La Chine joue un rôle central dans la résistance économique de l’Iran. En 2025-2026, elle a absorbé 92 % des exportations pétrolières iraniennes, soit environ 1,42 million de barils par jour. Pékin a mis en place un système de contournement des sanctions, incluant des paiements en monnaie chinoise, des intermédiaires peu exposés aux États-Unis et des mécanismes de troc où le pétrole iranien est échangé contre des marchandises chinoises, y compris du matériel militaire. Washington a jusqu’à présent ciblé principalement de petites entités chinoises, évitant les grandes institutions financières pour limiter les répercussions sur l’économie mondiale. Une offensive contre ces dernières pourrait radicaliser la confrontation.
Les pays voisins de l’Iran subissent une pression croissante des sanctions américaines. Les Émirats arabes unis, principal partenaire commercial de l’Iran avec 30,6 % de ses importations en 2024 (21 milliards de dollars), ont suspendu leurs échanges en 2026 pour éviter les sanctions. La Turquie, avec un commerce bilatéral de 5,5 milliards de dollars en 2025, reste exposée en raison de ses importations d’énergie et de produits industriels iraniens. L’Irak, dépendant à 30 % de l’électricité produite grâce au gaz iranien, risque des coupures majeures si les approvisionnements sont interrompus. Le Pakistan et Oman, médiateurs dans les tensions, sont également vulnérables, avec des échanges respectifs de 2,27 milliards et 2,35 milliards de dollars en 2024.
L’Iran est le principal perdant de cette escalade, avec des recettes pétrolières, financières et commerciales fortement réduites.

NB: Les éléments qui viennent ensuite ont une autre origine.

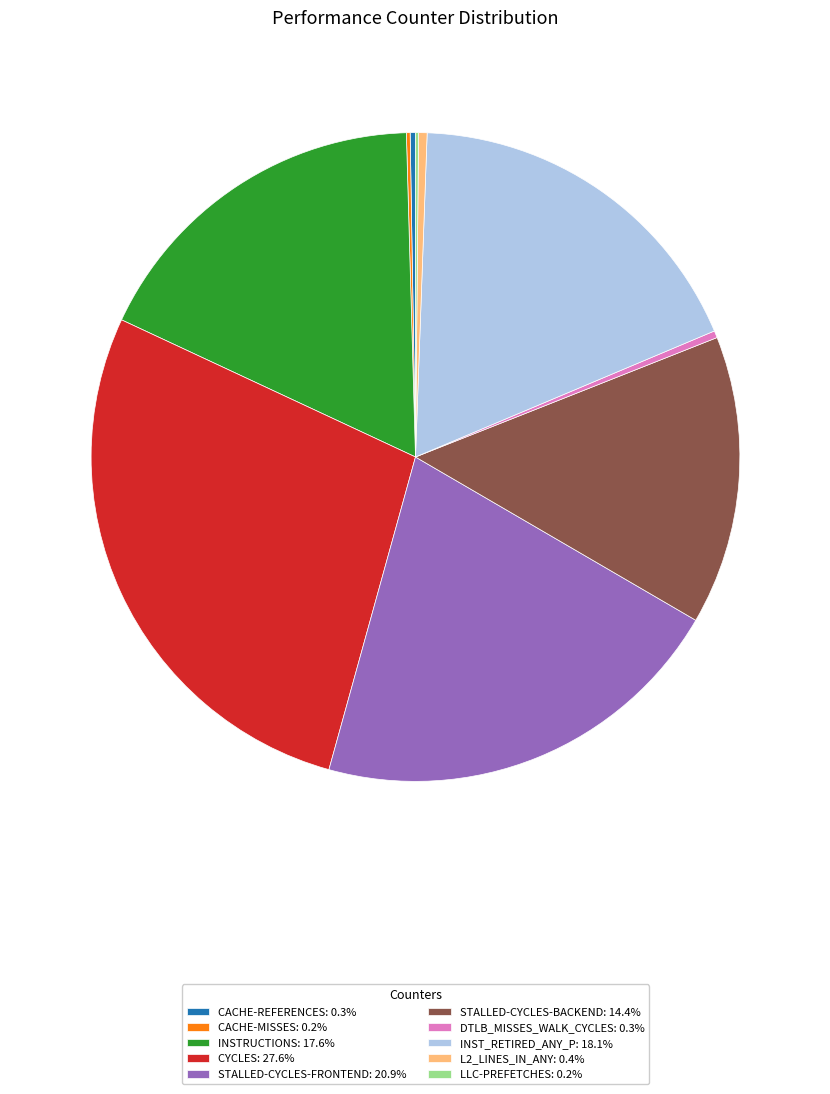

Do CYCLES: 27.6% and L2_LINES_IN_ANY: 0.4% together represent more than half of the pie?

No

Les sanctions secondaires menacent les entreprises étrangères commerçant avec Téhéran, les forçant à choisir entre ce commerce et l’accès au marché américain. Les pays dépendants de l’Iran subissent aussi des répercussions : l’Irak pourrait perdre 30 % de sa capacité électrique, tandis que les échanges régionaux se contractent. La Chine, bien que résistante, voit ses réseaux commerciaux et financiers sous pression. À l’inverse, des pays comme le Qatar, l’Arabie saoudite ou le Koweït ne peuvent remplacer l’Iran dans les exportations gazières et pétrolières en raison des risques logistiques et des coûts d’assurance dans le détroit d’Ormuz.

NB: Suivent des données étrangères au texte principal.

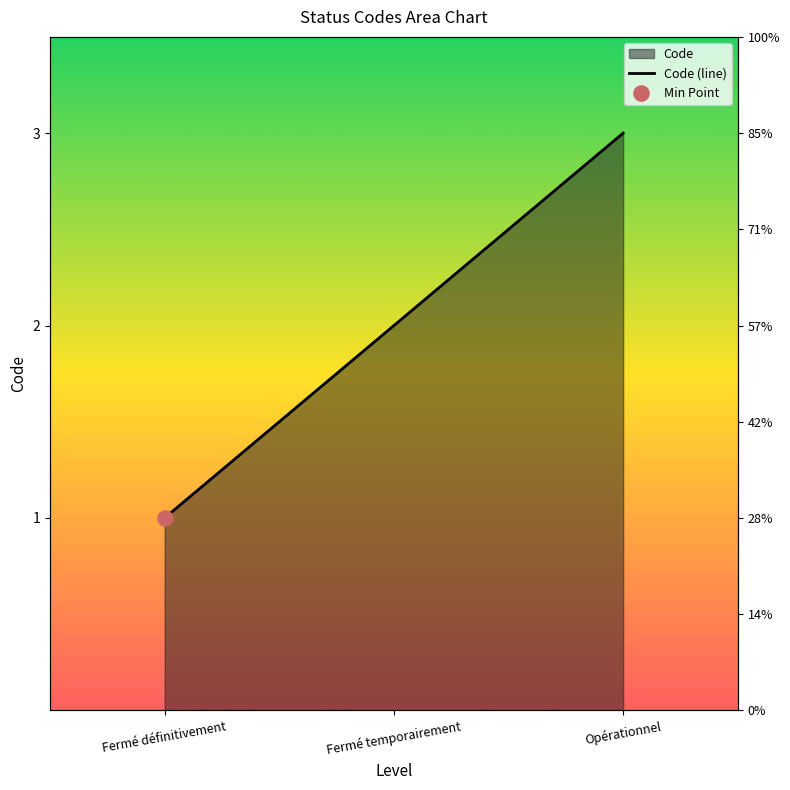

What is the change in value from Fermé définitivement to Opérationnel?

+2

Les États-Unis renforcent leur influence en utilisant les sanctions secondaires comme levier. En menaçant de couper l’accès au système financier américain, Washington pousse les entreprises et pays tiers à réduire leurs liens avec l’Iran. Cette stratégie a déjà réduit le trafic maritime dans le détroit d’Ormuz, limitant la capacité des autres pays du Golfe à compenser les exportations iraniennes. Cependant, cette approche comporte un risque : plus les États-Unis étendent leur contrôle sur l’accès au dollar, plus les pays comme la Chine développent des alternatives (monnaies locales, systèmes de paiement parallèles) pour contourner ces sanctions.
La prochaine phase dépendra de la capacité des États-Unis à faire plier leurs partenaires clés, notamment la Chine, la Turquie, l’Irak et les Émirats. Si ces pays cèdent, l’Iran sera davantage isolé, ce qui pourrait renforcer la pression sur son régime pour accepter les demandes américaines. En revanche, s’ils résistent, Washington devra choisir entre tolérer certains échanges ou étendre ses sanctions à des acteurs majeurs, risquant des tensions économiques mondiales. Cette bataille dépasse le cadre iranien : elle teste la capacité des États-Unis à projeter leur puissance économique et la volonté des autres pays de supporter les coûts d’une confrontation.